__Task description__
Which lines in the records below contain the word "average" with the same capitalization? Copy each of those lines in full.

__Given data__

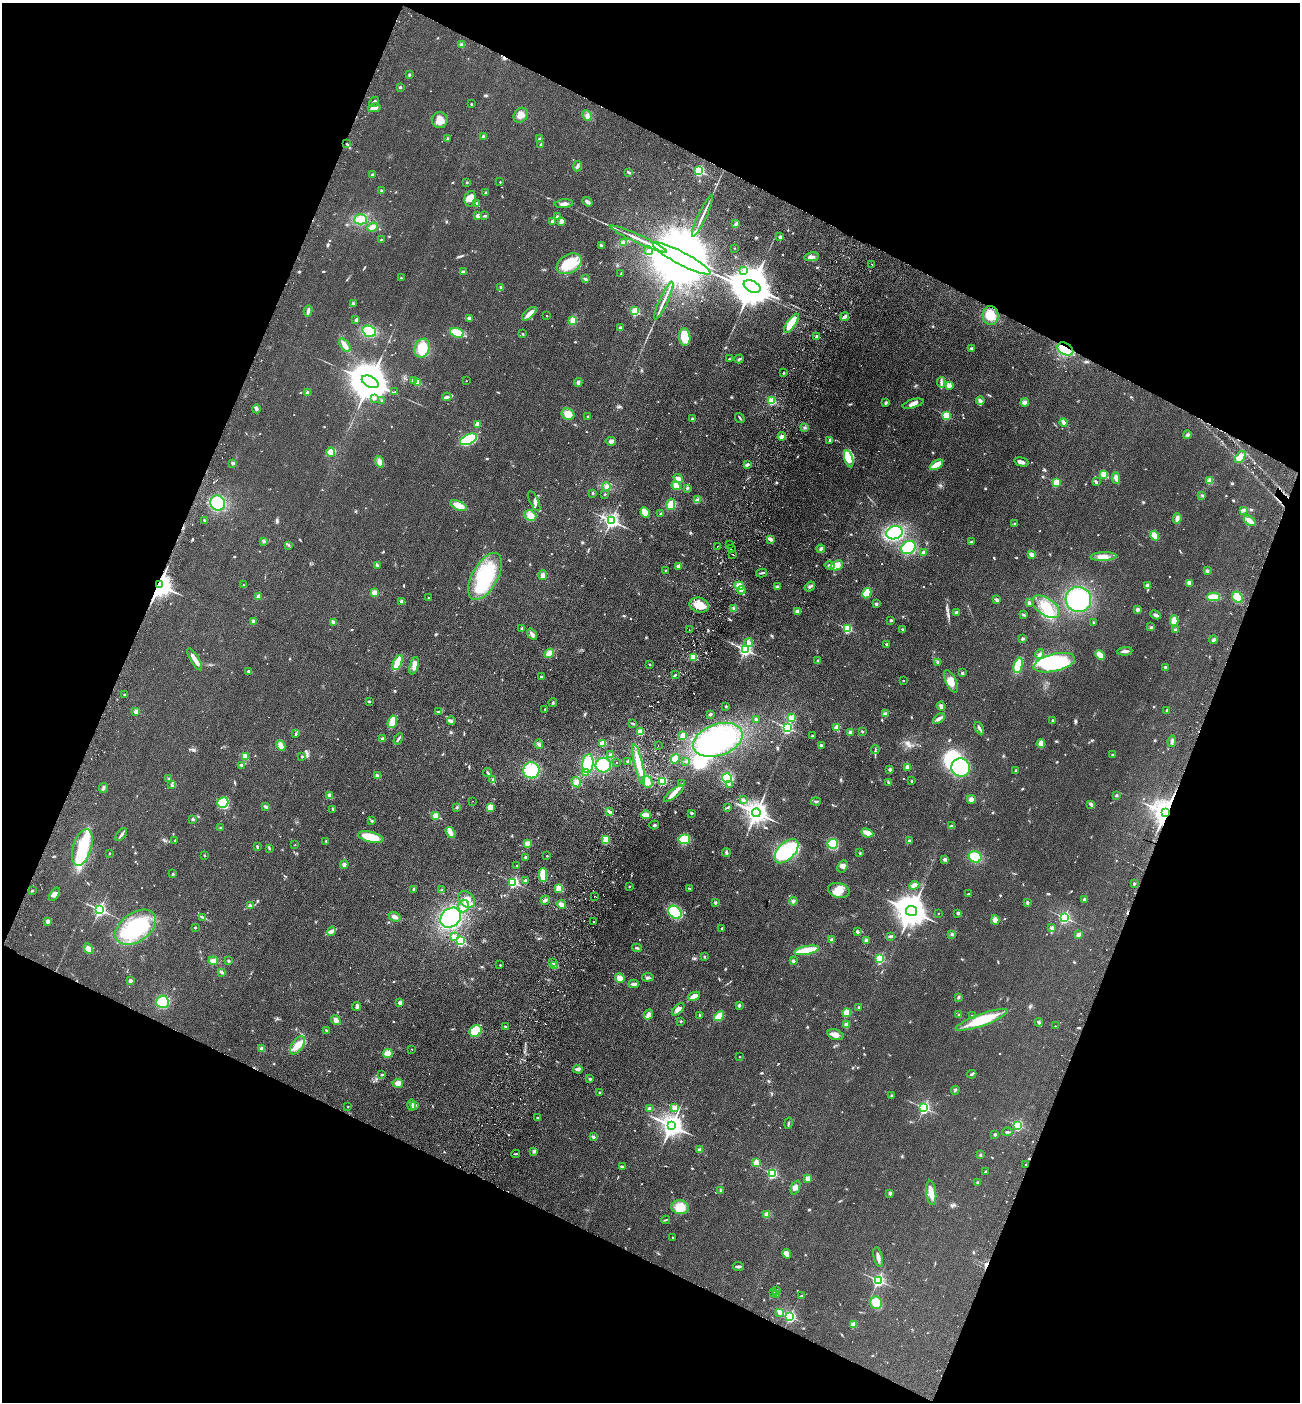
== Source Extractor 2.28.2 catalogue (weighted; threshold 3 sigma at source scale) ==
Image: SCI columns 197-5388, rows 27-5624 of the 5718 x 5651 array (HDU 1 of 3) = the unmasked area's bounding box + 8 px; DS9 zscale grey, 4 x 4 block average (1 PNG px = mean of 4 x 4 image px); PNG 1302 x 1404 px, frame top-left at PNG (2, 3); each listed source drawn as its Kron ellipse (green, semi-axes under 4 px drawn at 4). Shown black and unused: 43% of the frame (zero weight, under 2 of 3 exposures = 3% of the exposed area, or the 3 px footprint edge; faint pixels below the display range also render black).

...

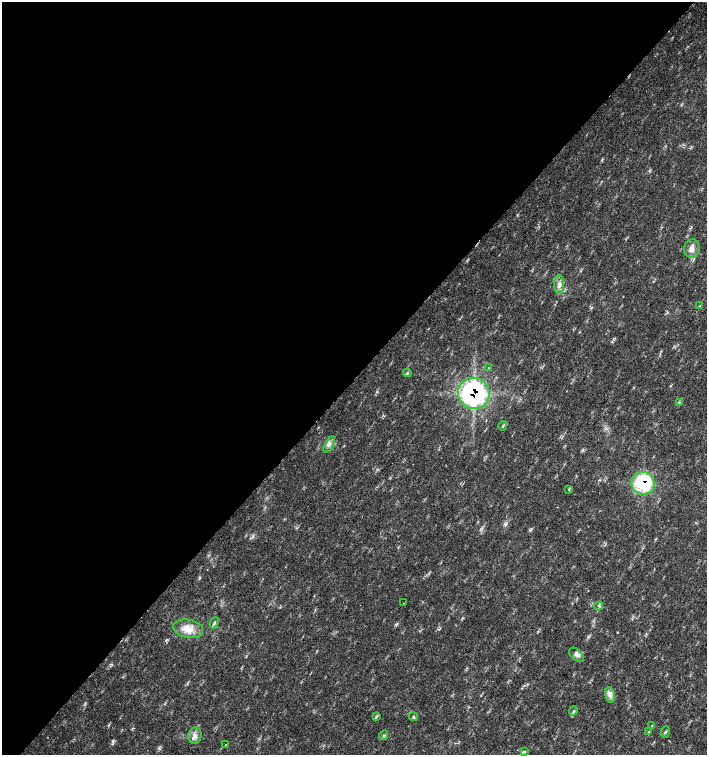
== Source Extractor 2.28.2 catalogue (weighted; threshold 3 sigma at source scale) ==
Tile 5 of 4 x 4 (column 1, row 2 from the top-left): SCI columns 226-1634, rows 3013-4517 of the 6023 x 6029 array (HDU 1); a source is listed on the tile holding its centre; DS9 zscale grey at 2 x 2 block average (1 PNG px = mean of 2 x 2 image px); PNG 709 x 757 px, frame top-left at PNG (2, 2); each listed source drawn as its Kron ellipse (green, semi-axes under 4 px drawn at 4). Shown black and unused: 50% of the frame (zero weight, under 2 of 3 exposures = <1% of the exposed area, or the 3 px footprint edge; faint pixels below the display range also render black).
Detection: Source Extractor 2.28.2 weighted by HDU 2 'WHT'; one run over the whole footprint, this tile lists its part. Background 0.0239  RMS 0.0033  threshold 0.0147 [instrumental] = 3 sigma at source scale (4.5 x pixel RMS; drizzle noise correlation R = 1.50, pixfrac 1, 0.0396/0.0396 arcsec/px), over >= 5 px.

__Task output__
Image: SCI columns 197-5388, rows 27-5624 of the 5718 x 5651 array (HDU 1 of 3) = the unmasked area's bounding box + 8 px; DS9 zscale grey, 4 x 4 block average (1 PNG px = mean of 4 x 4 image px); PNG 1302 x 1404 px, frame top-left at PNG (2, 3); each listed source drawn as its Kron ellipse (green, semi-axes under 4 px drawn at 4). Shown black and unused: 43% of the frame (zero weight, under 2 of 3 exposures = 3% of the exposed area, or the 3 px footprint edge; faint pixels below the display range also render black).
Tile 5 of 4 x 4 (column 1, row 2 from the top-left): SCI columns 226-1634, rows 3013-4517 of the 6023 x 6029 array (HDU 1); a source is listed on the tile holding its centre; DS9 zscale grey at 2 x 2 block average (1 PNG px = mean of 2 x 2 image px); PNG 709 x 757 px, frame top-left at PNG (2, 2); each listed source drawn as its Kron ellipse (green, semi-axes under 4 px drawn at 4). Shown black and unused: 50% of the frame (zero weight, under 2 of 3 exposures = <1% of the exposed area, or the 3 px footprint edge; faint pixels below the display range also render black).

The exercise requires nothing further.